A server-side request forgery (SSRF) vulnerability has been identified in the Post Grid Gutenberg Blocks for News, Magazines, Blog Websites – PostX plugin for WordPress. This vulnerability exists in all versions through 5.0.8 and allows authenticated attackers with Administrator-level access to make web requests to arbitrary locations from the web application.

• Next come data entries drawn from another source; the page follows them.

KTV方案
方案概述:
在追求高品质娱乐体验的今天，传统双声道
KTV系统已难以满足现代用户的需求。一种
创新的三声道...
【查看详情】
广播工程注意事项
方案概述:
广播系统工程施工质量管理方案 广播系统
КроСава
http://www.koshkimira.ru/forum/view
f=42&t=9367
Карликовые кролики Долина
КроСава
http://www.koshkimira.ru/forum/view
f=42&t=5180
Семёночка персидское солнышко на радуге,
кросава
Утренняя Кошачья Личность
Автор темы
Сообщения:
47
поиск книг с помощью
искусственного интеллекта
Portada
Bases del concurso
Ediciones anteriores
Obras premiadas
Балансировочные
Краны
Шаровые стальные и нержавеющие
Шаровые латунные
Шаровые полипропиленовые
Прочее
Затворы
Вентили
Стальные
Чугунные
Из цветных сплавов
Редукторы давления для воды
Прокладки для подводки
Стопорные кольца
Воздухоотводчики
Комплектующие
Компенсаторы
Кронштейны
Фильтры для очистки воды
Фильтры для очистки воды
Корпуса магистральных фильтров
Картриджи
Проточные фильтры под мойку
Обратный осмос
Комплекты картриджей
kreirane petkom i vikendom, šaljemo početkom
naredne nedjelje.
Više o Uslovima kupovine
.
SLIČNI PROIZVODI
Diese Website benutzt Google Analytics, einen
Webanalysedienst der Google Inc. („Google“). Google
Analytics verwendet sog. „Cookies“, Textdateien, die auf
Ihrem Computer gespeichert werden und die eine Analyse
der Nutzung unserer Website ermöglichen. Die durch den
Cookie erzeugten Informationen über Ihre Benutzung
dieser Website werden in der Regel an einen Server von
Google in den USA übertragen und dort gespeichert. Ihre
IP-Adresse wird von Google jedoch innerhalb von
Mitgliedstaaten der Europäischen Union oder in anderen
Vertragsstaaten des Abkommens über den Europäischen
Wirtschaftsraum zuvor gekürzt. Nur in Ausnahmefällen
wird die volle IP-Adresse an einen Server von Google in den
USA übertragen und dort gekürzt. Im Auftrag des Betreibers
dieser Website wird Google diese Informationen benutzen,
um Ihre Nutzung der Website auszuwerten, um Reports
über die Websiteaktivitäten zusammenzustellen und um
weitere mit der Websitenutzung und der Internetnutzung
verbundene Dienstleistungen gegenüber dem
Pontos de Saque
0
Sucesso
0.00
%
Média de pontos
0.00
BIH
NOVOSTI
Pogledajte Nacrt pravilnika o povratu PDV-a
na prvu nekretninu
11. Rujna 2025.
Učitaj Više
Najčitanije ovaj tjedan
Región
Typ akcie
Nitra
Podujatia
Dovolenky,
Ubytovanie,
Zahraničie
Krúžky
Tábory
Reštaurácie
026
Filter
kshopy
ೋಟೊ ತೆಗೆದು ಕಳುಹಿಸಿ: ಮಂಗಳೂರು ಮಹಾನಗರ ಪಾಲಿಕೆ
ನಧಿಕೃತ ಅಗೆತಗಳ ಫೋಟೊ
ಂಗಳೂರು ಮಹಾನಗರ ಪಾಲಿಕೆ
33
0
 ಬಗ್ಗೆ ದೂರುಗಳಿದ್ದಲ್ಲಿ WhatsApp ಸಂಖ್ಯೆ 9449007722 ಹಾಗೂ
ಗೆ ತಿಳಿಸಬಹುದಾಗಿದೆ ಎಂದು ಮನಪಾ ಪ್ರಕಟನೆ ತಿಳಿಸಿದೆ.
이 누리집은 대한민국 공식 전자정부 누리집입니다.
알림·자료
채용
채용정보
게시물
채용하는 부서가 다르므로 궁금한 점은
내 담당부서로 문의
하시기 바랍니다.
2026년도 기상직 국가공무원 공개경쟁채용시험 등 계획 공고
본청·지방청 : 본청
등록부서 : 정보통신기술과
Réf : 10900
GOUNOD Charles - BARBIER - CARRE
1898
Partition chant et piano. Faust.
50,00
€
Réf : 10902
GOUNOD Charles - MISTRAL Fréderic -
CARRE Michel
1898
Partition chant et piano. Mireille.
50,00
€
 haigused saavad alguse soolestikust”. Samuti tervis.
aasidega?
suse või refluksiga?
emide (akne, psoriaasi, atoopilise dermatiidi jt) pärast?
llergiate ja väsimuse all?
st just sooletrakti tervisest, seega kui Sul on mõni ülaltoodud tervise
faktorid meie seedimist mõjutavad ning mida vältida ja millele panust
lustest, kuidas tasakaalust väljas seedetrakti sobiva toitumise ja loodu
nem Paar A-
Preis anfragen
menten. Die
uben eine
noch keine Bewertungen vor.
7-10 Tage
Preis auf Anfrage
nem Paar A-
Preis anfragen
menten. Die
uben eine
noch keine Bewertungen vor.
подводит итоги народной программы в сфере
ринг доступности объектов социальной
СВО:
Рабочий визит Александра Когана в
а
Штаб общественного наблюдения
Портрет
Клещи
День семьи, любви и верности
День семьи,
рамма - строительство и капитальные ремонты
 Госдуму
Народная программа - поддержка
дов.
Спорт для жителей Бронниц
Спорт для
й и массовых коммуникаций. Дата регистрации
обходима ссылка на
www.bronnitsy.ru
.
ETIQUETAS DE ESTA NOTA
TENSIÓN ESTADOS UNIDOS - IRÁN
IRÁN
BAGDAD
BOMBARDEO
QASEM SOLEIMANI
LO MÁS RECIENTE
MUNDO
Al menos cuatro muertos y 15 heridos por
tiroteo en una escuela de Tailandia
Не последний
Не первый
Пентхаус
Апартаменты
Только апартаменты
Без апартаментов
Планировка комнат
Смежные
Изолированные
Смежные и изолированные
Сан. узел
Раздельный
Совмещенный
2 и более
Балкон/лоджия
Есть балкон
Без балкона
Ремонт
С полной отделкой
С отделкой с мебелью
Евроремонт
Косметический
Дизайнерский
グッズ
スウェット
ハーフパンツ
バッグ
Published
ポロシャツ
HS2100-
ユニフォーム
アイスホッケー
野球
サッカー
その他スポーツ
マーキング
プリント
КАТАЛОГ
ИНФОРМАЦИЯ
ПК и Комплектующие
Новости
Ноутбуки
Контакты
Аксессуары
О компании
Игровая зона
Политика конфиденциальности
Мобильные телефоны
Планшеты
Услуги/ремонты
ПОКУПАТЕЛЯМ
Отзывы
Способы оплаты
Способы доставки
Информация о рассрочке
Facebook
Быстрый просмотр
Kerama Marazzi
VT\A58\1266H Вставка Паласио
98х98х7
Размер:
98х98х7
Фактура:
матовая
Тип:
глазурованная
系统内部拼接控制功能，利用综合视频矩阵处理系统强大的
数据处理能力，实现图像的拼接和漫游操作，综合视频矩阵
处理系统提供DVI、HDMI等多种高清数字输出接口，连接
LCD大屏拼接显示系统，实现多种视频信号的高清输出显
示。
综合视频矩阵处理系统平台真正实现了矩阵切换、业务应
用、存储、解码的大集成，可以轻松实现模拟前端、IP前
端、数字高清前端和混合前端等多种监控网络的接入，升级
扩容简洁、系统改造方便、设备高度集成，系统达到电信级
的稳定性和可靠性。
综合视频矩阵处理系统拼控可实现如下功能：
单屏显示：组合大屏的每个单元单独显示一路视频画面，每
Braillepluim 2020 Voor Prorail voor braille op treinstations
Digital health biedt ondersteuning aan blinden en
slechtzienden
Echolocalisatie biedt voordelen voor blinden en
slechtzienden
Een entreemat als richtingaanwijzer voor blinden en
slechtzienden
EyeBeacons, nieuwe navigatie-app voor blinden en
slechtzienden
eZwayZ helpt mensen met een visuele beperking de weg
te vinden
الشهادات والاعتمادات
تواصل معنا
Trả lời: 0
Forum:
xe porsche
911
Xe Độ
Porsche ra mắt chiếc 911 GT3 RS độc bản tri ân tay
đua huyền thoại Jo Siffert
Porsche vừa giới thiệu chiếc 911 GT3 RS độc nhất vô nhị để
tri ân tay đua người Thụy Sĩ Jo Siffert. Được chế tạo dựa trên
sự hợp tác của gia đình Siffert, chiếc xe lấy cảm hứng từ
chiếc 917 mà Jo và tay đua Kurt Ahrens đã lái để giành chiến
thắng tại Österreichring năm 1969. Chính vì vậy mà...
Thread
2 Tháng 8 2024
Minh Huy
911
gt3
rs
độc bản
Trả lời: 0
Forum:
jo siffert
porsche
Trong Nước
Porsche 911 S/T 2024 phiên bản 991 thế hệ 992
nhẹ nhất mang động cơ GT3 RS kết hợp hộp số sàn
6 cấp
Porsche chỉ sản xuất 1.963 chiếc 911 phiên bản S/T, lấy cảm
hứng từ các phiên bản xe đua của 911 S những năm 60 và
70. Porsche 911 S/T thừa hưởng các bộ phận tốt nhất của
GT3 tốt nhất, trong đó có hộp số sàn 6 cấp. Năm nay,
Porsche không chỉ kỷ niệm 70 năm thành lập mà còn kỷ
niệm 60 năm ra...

The affected REST API endpoints are '/ultp/v3/starter_dummy_post/' and '/ultp/v3/starter_import_content/'. Exploitation of this vulnerability could be used to query and modify information from internal services.

Impact

Exploitation of this vulnerability could lead to unauthorized web requests being made from the server, potentially allowing attackers to access or manipulate internal resources or services.

Reproduction

To reproduce this vulnerability, an authenticated user with Administrator-level access can send a POST request to the '/ultp/v3/starter_dummy_post/' or '/ultp/v3/starter_import_content/' REST API endpoints. The request can include a parameter specifying an API endpoint to which the server will send a request. If the specified endpoint is not on the allowed list, the request will be denied.

Remediation

Users are advised to update the PostX WordPress plugin to version 5.0.9 or later, where this vulnerability has been patched.